==== INPUT MATERIAL

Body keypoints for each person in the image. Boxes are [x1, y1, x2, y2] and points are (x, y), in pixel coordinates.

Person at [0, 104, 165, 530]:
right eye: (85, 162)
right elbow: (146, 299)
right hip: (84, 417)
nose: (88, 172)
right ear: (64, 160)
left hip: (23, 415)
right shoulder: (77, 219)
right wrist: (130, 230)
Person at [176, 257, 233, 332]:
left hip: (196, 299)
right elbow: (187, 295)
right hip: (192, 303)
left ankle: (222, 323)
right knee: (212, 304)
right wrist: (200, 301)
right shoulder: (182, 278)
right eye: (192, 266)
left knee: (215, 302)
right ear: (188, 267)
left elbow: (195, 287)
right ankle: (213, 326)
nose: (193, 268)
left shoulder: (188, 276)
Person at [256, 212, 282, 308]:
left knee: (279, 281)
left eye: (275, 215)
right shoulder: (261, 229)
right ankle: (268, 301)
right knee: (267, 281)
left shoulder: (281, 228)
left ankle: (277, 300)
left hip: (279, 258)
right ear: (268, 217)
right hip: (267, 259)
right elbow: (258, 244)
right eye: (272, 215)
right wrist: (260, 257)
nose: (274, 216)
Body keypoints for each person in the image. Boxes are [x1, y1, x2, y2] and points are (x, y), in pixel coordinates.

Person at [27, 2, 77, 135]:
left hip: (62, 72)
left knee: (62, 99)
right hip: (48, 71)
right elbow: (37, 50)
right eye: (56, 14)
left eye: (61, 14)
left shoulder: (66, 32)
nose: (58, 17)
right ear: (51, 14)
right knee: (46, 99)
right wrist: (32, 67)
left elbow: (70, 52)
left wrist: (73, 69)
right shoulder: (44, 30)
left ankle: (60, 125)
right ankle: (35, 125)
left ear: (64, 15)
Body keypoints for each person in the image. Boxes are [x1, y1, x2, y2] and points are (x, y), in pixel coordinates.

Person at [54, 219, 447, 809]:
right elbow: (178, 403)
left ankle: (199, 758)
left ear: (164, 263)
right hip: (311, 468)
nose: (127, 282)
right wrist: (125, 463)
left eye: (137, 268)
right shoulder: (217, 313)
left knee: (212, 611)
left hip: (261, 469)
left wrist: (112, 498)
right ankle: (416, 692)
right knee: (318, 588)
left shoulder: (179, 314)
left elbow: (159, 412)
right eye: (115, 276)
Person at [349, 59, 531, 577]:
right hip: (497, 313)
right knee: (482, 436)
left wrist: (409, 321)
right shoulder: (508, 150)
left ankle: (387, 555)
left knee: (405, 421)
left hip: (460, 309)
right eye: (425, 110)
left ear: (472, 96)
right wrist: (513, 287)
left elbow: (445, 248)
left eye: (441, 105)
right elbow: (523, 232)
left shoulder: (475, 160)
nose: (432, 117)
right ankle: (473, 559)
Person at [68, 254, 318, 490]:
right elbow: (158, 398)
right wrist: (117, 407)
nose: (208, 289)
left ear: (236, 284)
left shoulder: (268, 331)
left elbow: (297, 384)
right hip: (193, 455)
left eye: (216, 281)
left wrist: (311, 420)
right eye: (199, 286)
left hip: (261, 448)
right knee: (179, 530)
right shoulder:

========

WORK INSTRUCTION
Could you find every line in the records above that contains the word "elbow" and copy it?

SOLUTION TO THIS TASK
right elbow: (146, 299)
right elbow: (187, 295)
left elbow: (195, 287)
right elbow: (258, 244)
right elbow: (37, 50)
left elbow: (70, 52)
right elbow: (178, 403)
left elbow: (159, 412)
left elbow: (445, 248)
right elbow: (523, 232)
right elbow: (158, 398)
left elbow: (297, 384)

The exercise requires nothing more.